Выбрать главу

— Говори правду, Захария! С чем ты пришел ко мне? — быстро сказал он.

— Я пришел за Вами, царь. Вам надо явиться к царице, — коротко ответил Захария и опустил голову, чтобы не видеть лица Юрия.

Юрий сильно побледнел, услышав это неожиданное приглашение, встал, покачнулся, потом справился с собой и с таким чувством, как будто его вели на казнь, направился к двери.

— Идем, Захария, мы вместе с тобой смотрели смерти в глаза и не устрашились. Убоимся ли теперь своей судьбы?!

— Не печальтесь, царь! Идите смело! Ваш верный слуга будет с Вами, — утешил его Захария. — Уповайте на милость царицы!

Они вышли из помещения, сели на коней и помчались в Исани. Юрий больше не сомневался, что впереди его ждала печальная весть об удалении из Иверии. Случилось как раз то, чего он сильней всего боялся: разлука с царицей и отъезд на чужбину.

Тамара приняла их в том же зале, где они были у нее перед походом на Карс, строгая, величественная и печальная. Она приготовилась к мучительному объяснению с Юрием и заранее хотела дать ему понять, что сейчас не время для жалоб и любовных излияний.

Но Юрий вошел совсем иной, чем ожидала Тамара. Она смотрела на него с изумлением, не веря, что это тот самый Юрий, с которым она совсем недавно венчалась в Сионском соборе и с которым она виделась здесь в их последнее свидание. Это был не прежний, порывистый, жизнерадостный, с прекрасным светлым лицом русский князь, каким он приехал в Иверию, а глубоко изможденный, страдающий человек, подавленный тяжелым горем, для которого, казалось, навсегда были закрыты все радости жизни. Необычайно тихо он приблизился к царице, преклонил пред нею колено и низко-низко опустил голову. Он не произнес ни одного слова, не жаловался, не рыдал и не просил у нее пощады. Его молчаливая покорность, сдержанность, проникнутая беспредельным горем и отчаянием, мгновенно изменили все настроение царицы и сразу разрушили преграду, мешавшую ей всегда приблизиться к Юрию. Ею снова овладела безмерная жалость, соединенная с горьким сознанием своей вины перед ним; она не могла без содрогания смотреть на его склоненную фигуру, чувствуя, как его горе пронизывает ей душу, тяжелым гнетом ложится на ее жизнь.
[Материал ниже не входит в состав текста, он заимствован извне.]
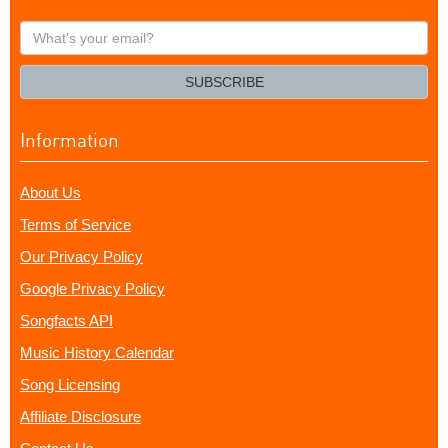
What's
your
email?
SUBSCRIBE
Information
About Us
Terms of Service
Our Privacy Policy
Google Privacy Policy
Songfacts API
Music History Calendar
Song Licensing
Affiliate Disclosure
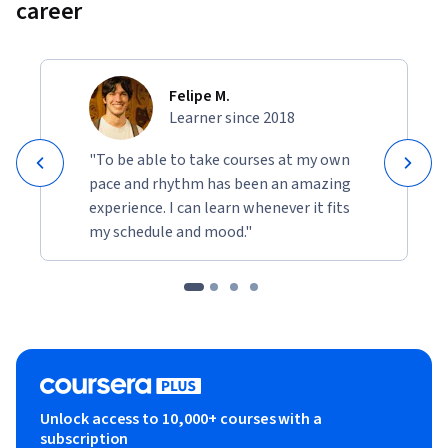
career
Felipe M.
Learner since 2018
"To be able to take courses at my own
pace and rhythm has been an amazing
experience. I can learn whenever it fits
my schedule and mood."
Unlock access to 10,000+ courses with a
subscription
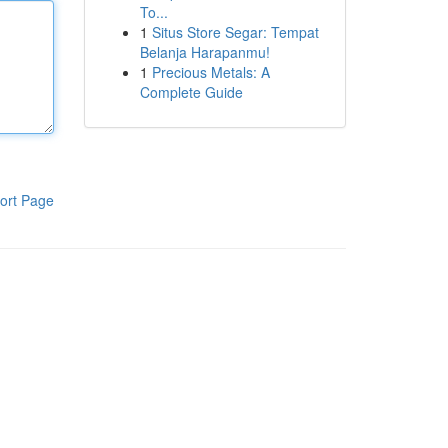
To...
1
Situs Store Segar: Tempat
Belanja Harapanmu!
1
Precious Metals: A
Complete Guide
ort Page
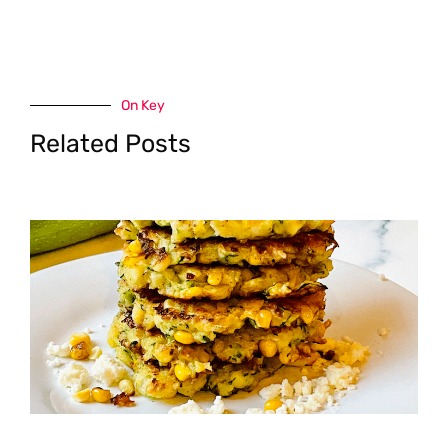
On Key
Related Posts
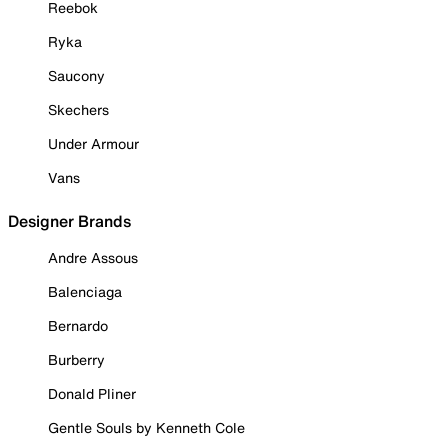
Reebok
Ryka
Saucony
Skechers
Under Armour
Vans
Designer Brands
Andre Assous
Balenciaga
Bernardo
Burberry
Donald Pliner
Gentle Souls by Kenneth Cole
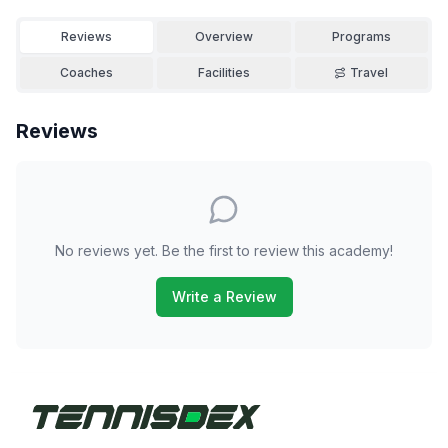
Reviews
Overview
Programs
Coaches
Facilities
Travel
Reviews
No reviews yet. Be the first to review this academy!
Write a Review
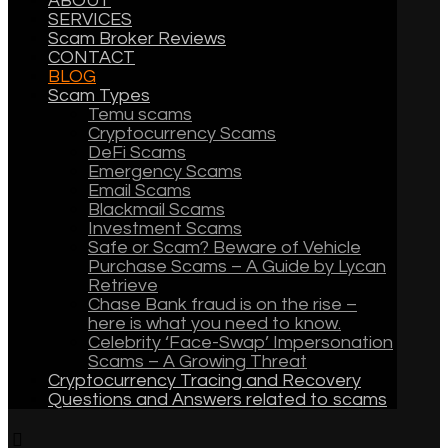
ABOUT
SERVICES
Scam Broker Reviews
CONTACT
BLOG
Scam Types
Temu scams
Cryptocurrency Scams
DeFi Scams
Emergency Scams
Email Scams
Blackmail Scams
Investment Scams
Safe or Scam? Beware of Vehicle
Purchase Scams – A Guide by Lycan
Retrieve
Chase Bank fraud is on the rise –
here is what you need to know.
Celebrity ‘Face-Swap’ Impersonation
Scams – A Growing Threat
Cryptocurrency Tracing and Recovery
Questions and Answers related to scams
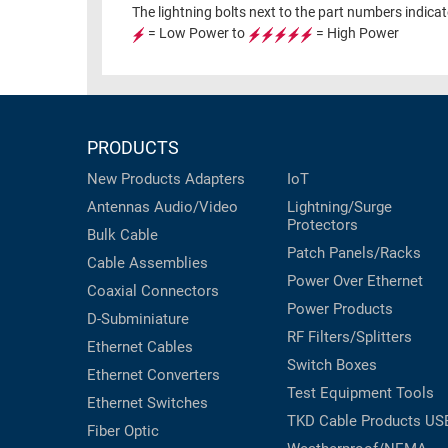
RACKS
The lightning bolts next to the part numbers indica
INDUSTRIAL
CABINETS
= Low Power to
= High Power
BULK
AND
CABLE
PATHWAYS
MILITARY
PATCH
AEROSPACE
PANELS
PRODUCTS
AND
WEATHERPROOF
New Products
Adapters
IoT
RACKS
ENCLOSURE
Antennas
Audio/Video
Lightning/Surge
Protectors
LIGHTNING/SURGE
USB
Bulk Cable
PROTECTORS
Patch Panels/Racks
Cable Assemblies
RUGGED
Power Over Ethernet
CABLE
Coaxial
Connectors
INDUSTRIAL
Power Products
ROUTING
D-Subminiature
HARSH
RF Filters/Splitters
AND
ENVIRONMENT
Ethernet Cables
MANAGEMENT
Switch Boxes
Ethernet Converters
POWER
Test Equipment
Tools
SENSORS
Ethernet Switches
OVER
TKD Cable Products
US
Fiber Optic
ETHERNET
TOOLS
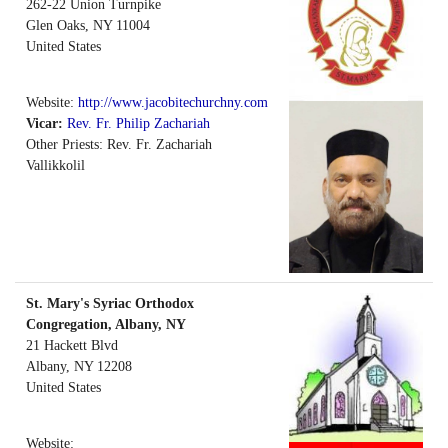
262-22 Union Turnpike
Glen Oaks
,
NY
11004
United States
Website:
http://www.jacobitechurchny.com
Vicar:
Rev. Fr. Philip Zachariah
Other Priests: Rev. Fr. Zachariah
Vallikkolil
St. Mary's Syriac Orthodox
Congregation, Albany, NY
21 Hackett Blvd
Albany
,
NY
12208
United States
Website:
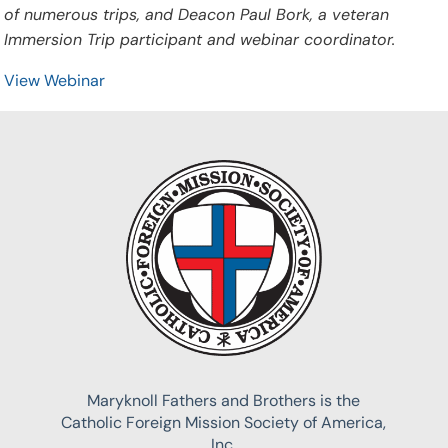
of numerous trips, and Deacon Paul Bork, a veteran
Immersion Trip participant and webinar coordinator.
View Webinar
Maryknoll Fathers and Brothers is the
Catholic Foreign Mission Society of America,
Inc.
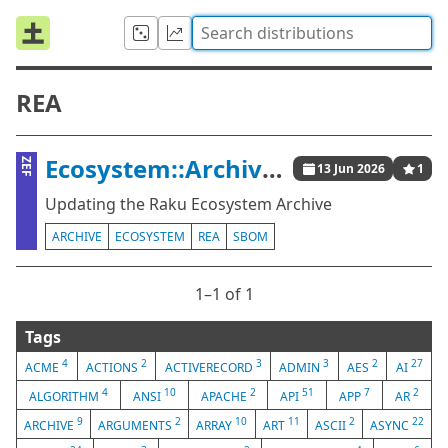
REA
Ecosystem::Archive::Update
ZEF
13 Jun 2026
1
Updating the Raku Ecosystem Archive
ARCHIVE
ECOSYSTEM
REA
SBOM
1⁠–1 of 1
Tags
4
2
3
3
2
27
ACME
ACTIONS
ACTIVERECORD
ADMIN
AES
AI
4
10
2
51
7
2
ALGORITHM
ANSI
APACHE
API
APP
AR
9
2
10
11
2
22
ARCHIVE
ARGUMENTS
ARRAY
ART
ASCII
ASYNC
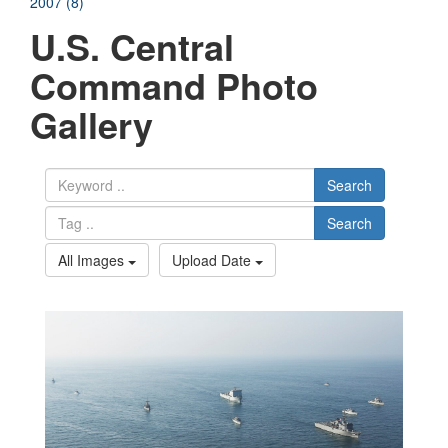
2007 (8)
U.S. Central
Command Photo
Gallery
Search
Search
All Images
Upload Date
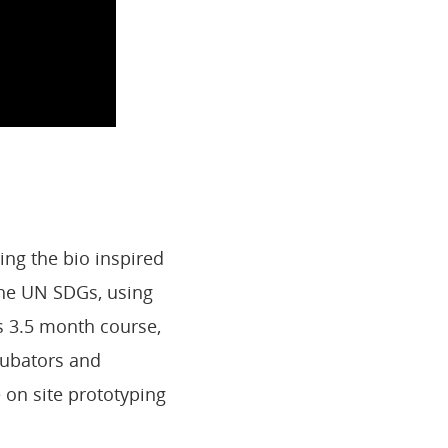
ing the bio inspired
 the UN SDGs, using
s 3.5 month course,
ncubators and
e on site prototyping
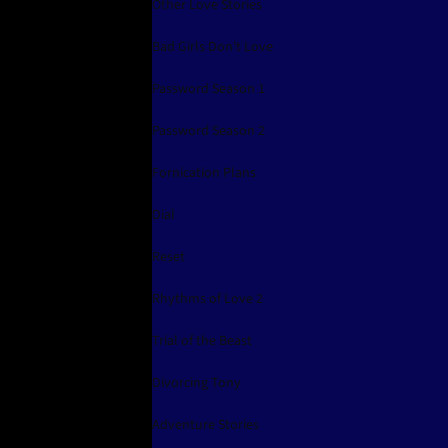
Other Love Stories
Bad Girls Don't Love
Password Season 1
Password Season 2
Fornication Plans
Dial
Reset
Rhythms of Love 2
Trial of the Beast
Divorcing Tony
Adventure Stories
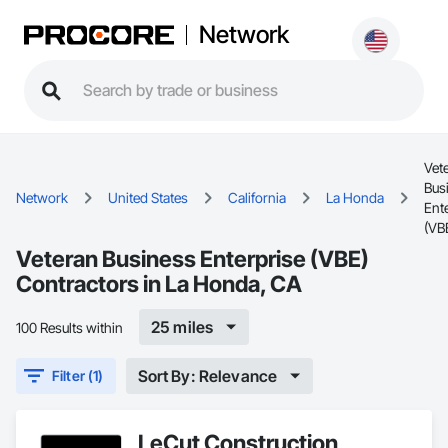
Network
Vet
Bus
Network
United States
California
La Honda
Ent
(VB
Veteran Business Enterprise (VBE)
Contractors in La Honda, CA
25 miles
100 Results within
Sort By: Relevance
Filter (1)
LeCut Construction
Она больше не могла выносить молчания и, волнуясь, произнесла:

— Прошу тебя, встань! Я хочу вести с тобою беседу как с человеком разумным, прошедшим через великое испытание, которому — видит бог — я желаю только добра и готова сделать все, что в моих силах, чтобы вернуть тебя к жизни, достойной твоего звания!

Юрий вздрогнул от мелодичного звука ее голоса, но не шелохнулся, не подал никаких признаков жизни, предпочитая лучше умереть у ее ног, чем вести беседу о своем отъезде из Иверии.

— Не падай духом! Помни, где уныние и отчаяние, там всегда действует сатана, — мягко продолжала Тамара, видя, что его неподвижность и молчаливость принимают угрожающий характер, — страдания очищают наши души и ведут нас к совершенству.

Она испытывала невольный страх перед этим человеком, пережившим такие неизмеримые глубины тоски, унижения и внутреннего омертвения, что в его сердце не находили уже отклика никакие человеческие слова, а до сознания не доходило ничего, кроме невыносимой боли от неминуемой близкой разлуки с Тамарой.

— Встань, — строго повторила царица, — я хочу говорить с тобою!

Юрий сразу пришел в себя, поднялся и тяжело опустился в кресло против Тамары.

— О чем ты хочешь говорить со мною? Разве ты не знаешь, что человек не может перенести больше того, что в его силах?! Бог не требует того от человека, что ты потребовала от меня. Ради любви к тебе я отрекся от всего, будучи не монахом, а царем обширного царства, и стал жить отшельником, не видя никакой отрады в жизни. Скажи, чего ты еще требуешь от меня? Какого нового подвига ждешь от человека, лишив его света и разума?

Юрий говорил очень медленно, точно отрывая от себя каждое слово, и ни разу не посмотрел на царицу. Видимо, он чего-то ждал от нее, внутренне на что-то решался, мучился и боролся, но в то же время ни за что не хотел обнаруживать своей душевной слабости перед царицей и больше всего боялся поддаться пленительному очарованию ее близости. Он сидел, как зачарованный, еле противостоя безумию, которое овладевало им каждый раз, как он видел Тамару, и все его душевные силы были устремлены к тому, чтобы удержаться на высоте и вновь не сделаться пленником своей любви.